Are you sure the transition was not the other way around? Most employers are going DC, where the risk is with the employee, not the company.

A defined benefit gives defined benefits on retirement - often 2/3rds final salary at full service. Generally both companies and employees pay for this; however in recent years, as there is a guarantee of a defined benefit, companies either have had to increase the contributions or pull out of the schemes.

Defined contribution on the other hand simply buys a pension based on the value built up in the fund at the time of retirement. Again employers contribute on occasion; however they are not compelled to as in the DB example.

With reference to leaving, I'm not sure that this has any relevance at all.


----------



## aidank (1 Feb 2010)

100% sure on the transition FROM defined contribution TO defined benefit

3.5yrs ago plenty work going so we thought change was made so that people particularly older people would not be tempted to leave


----------



## huskerdu (23 Feb 2010)

aidank said:


> the company we work for transitioned from defined contribution to a defined benefit scheme ~3.5 yrs ago, he was saying that this works out much better for a company as if you leave they have to pay you out less than they would if you had a defined contribution pension
> 
> he was also saying it works out better for you if you stay until the bitter end (>30yrs in both our cases)



It is rarely true that a DB pension will cost the employer less. 
In a DC pension, the employer contibutes a set percentage and that's it. If the stock market tanks, and the pension plan drops in value, the employer has no responsibility. 

In a DB pension, the employer is responsible for putting in as much as it takes to make up the promised pension.  This can cost a lot, as can be seen in the number of under funded pension schemes at the moment. 

Your friend is commenting on what happens if you leave a company before
retirement. 

If you leave a DB pension, you can leave your pension there, until retriement, so the company is still responsible. 

If you transfer your pension, the transfer value would be dependent on your years of service, and the number of pension fund units that this would buy would again be dependent on the current value of equities so might
be a good value or a bad one. 

So, as far as I can tell, the company does not gain by people leaving 
DB pensions early.  

Anyone else think this makes sense ?


----------



## JoeRoberts (23 Feb 2010)

A company running a DB scheme could gain by people leaving early as they would have been accruing for future salary increases.
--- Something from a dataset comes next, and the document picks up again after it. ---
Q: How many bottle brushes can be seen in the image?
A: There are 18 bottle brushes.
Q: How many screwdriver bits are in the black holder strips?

If a leaver takes a transfer to a new scheme or to a buy out bond, the transfer value would be less than what was accrued.
 I can't see this as been a significant enough reason for moving from a DC to a DB though and in the case of a new scheme there would be very little build up of accrued service after 3.5 yrs anyway


----------



## Bronte (24 Feb 2010)

aidank said:


> 100% sure on the transition FROM defined contribution TO defined benefit


 
I too am amazed that it's this way around?

In relation to getting the benefits from a defined benefits pension and older people. If it's later in their career they won't have much time to build up the years so it doesn't make sense.


----------